▶ **TASK DESCRIPTION**:
Where an entry contains an image, skip the image and print the rest exactly.

▶ **RECORDS FOR THE EXERCISE**:
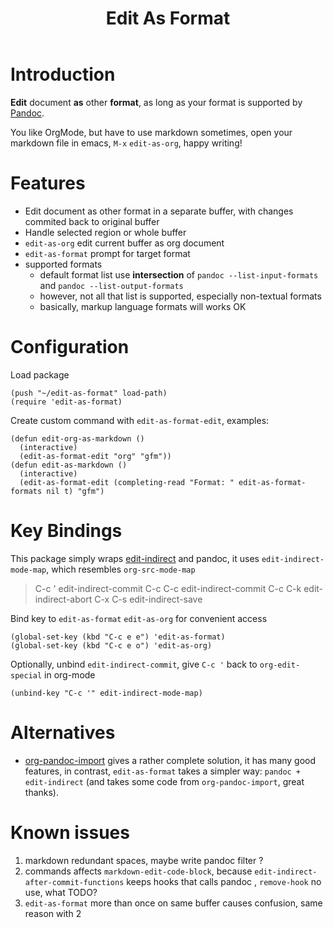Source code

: #+STARTUP: showall
#+TITLE: Edit As Format
#+OPTIONS: num:nil ^:{} toc:nil

* Introduction
*Edit* document *as* other *format*, as long as your format is supported by
[[https://pandoc.org/][Pandoc]].

You like OrgMode, but have to use markdown sometimes, open your markdown file in
emacs, =M-x= =edit-as-org=, happy writing!

* Features
- Edit document as other format in a separate buffer, with changes commited back
  to original buffer
- Handle selected region or whole buffer
- =edit-as-org= edit current buffer as org document
- =edit-as-format= prompt for target format
- supported formats
  - default format list use *intersection* of =pandoc --list-input-formats= and
    =pandoc --list-output-formats=
  - however, not all that list is supported, especially non-textual formats
  - basically, markup language formats will works OK

* Configuration

Load package

#+begin_src elisp
(push "~/edit-as-format" load-path)
(require 'edit-as-format)
#+end_src

Create custom command with =edit-as-format-edit=, examples:

#+begin_src elisp
(defun edit-org-as-markdown ()
  (interactive)
  (edit-as-format-edit "org" "gfm"))
(defun edit-as-markdown ()
  (interactive)
  (edit-as-format-edit (completing-read "Format: " edit-as-format-formats nil t) "gfm")
#+end_src

* Key Bindings
This package simply wraps [[https://github.com/Fanael/edit-indirect][edit-indirect]] and pandoc, it uses
=edit-indirect-mode-map=, which resembles =org-src-mode-map=

#+begin_quote
C-c '    edit-indirect-commit
C-c C-c  edit-indirect-commit
C-c C-k  edit-indirect-abort
C-x C-s  edit-indirect-save
#+end_quote

Bind key to =edit-as-format= =edit-as-org= for convenient access

#+begin_src elisp
(global-set-key (kbd "C-c e e") 'edit-as-format)
(global-set-key (kbd "C-c e o") 'edit-as-org)
#+end_src

Optionally, unbind =edit-indirect-commit=, give ~C-c '~ back to
=org-edit-special= in org-mode

#+begin_src elisp
(unbind-key "C-c '" edit-indirect-mode-map)
#+end_src

* Alternatives
- [[https://github.com/tecosaur/org-pandoc-import][org-pandoc-import]] gives a rather complete solution, it has many good features,
  in contrast, =edit-as-format= takes a simpler way: =pandoc + edit-indirect=
  (and takes some code from =org-pandoc-import=, great thanks).

* Known issues
1. markdown redundant spaces, maybe write pandoc filter ?
2. commands affects =markdown-edit-code-block=, because
   =edit-indirect-after-commit-functions= keeps hooks that calls pandoc ,
   =remove-hook= no use, what TODO?
3. =edit-as-format= more than once on same buffer causes confusion, same reason
   with 2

▶ **EXERCISE RESULT**:
Source code

: #+STARTUP: showall
#+TITLE: Edit As Format
#+OPTIONS: num:nil ^:{} toc:nil

* Introduction
*Edit* document *as* other *format*, as long as your format is supported by
[[https://pandoc.org/][Pandoc]].

You like OrgMode, but have to use markdown sometimes, open your markdown file in
emacs, =M-x= =edit-as-org=, happy writing!

* Features
- Edit document as other format in a separate buffer, with changes commited back
  to original buffer
- Handle selected region or whole buffer
- =edit-as-org= edit current buffer as org document
- =edit-as-format= prompt for target format
- supported formats
  - default format list use *intersection* of =pandoc --list-input-formats= and
    =pandoc --list-output-formats=
  - however, not all that list is supported, especially non-textual formats
  - basically, markup language formats will works OK

* Configuration

Load package

#+begin_src elisp
(push "~/edit-as-format" load-path)
(require 'edit-as-format)
#+end_src

Create custom command with =edit-as-format-edit=, examples:

#+begin_src elisp
(defun edit-org-as-markdown ()
  (interactive)
  (edit-as-format-edit "org" "gfm"))
(defun edit-as-markdown ()
  (interactive)
  (edit-as-format-edit (completing-read "Format: " edit-as-format-formats nil t) "gfm")
#+end_src

* Key Bindings
This package simply wraps [[https://github.com/Fanael/edit-indirect][edit-indirect]] and pandoc, it uses
=edit-indirect-mode-map=, which resembles =org-src-mode-map=

#+begin_quote
C-c '    edit-indirect-commit
C-c C-c  edit-indirect-commit
C-c C-k  edit-indirect-abort
C-x C-s  edit-indirect-save
#+end_quote

Bind key to =edit-as-format= =edit-as-org= for convenient access

#+begin_src elisp
(global-set-key (kbd "C-c e e") 'edit-as-format)
(global-set-key (kbd "C-c e o") 'edit-as-org)
#+end_src

Optionally, unbind =edit-indirect-commit=, give ~C-c '~ back to
=org-edit-special= in org-mode

#+begin_src elisp
(unbind-key "C-c '" edit-indirect-mode-map)
#+end_src

* Alternatives
- [[https://github.com/tecosaur/org-pandoc-import][org-pandoc-import]] gives a rather complete solution, it has many good features,
  in contrast, =edit-as-format= takes a simpler way: =pandoc + edit-indirect=
  (and takes some code from =org-pandoc-import=, great thanks).

* Known issues
1. markdown redundant spaces, maybe write pandoc filter ?
2. commands affects =markdown-edit-code-block=, because
   =edit-indirect-after-commit-functions= keeps hooks that calls pandoc ,
   =remove-hook= no use, what TODO?
3. =edit-as-format= more than once on same buffer causes confusion, same reason
   with 2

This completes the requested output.